--- RECORDED DATA Enclosed Below ---
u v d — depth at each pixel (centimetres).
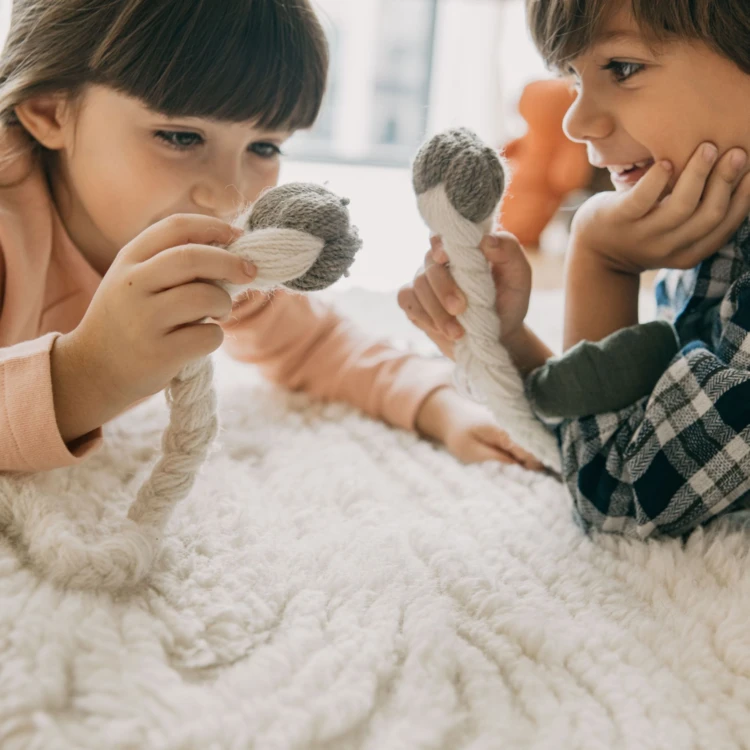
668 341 67
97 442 58
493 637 50
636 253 71
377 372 92
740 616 52
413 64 229
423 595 54
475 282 63
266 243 48
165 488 55
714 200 64
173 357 51
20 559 52
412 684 45
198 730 40
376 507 67
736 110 62
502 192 61
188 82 66
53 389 54
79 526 56
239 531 60
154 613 49
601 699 45
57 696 41
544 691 46
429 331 69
--- End of Enclosed RECORDED DATA ---
_WORK TO COMPLETE_
Every entry above needs to be retyped exactly; drop the pictures.

_OUTPUT BELOW_
u v d — depth at each pixel (centimetres).
668 341 67
97 442 58
493 637 50
636 253 71
377 372 92
740 616 52
413 64 229
423 595 54
475 282 63
266 243 48
165 488 55
714 200 64
173 357 51
20 559 52
412 684 45
198 730 40
376 507 67
736 110 62
502 192 61
188 82 66
53 389 54
79 526 56
239 531 60
154 613 49
601 699 45
57 696 41
544 691 46
429 331 69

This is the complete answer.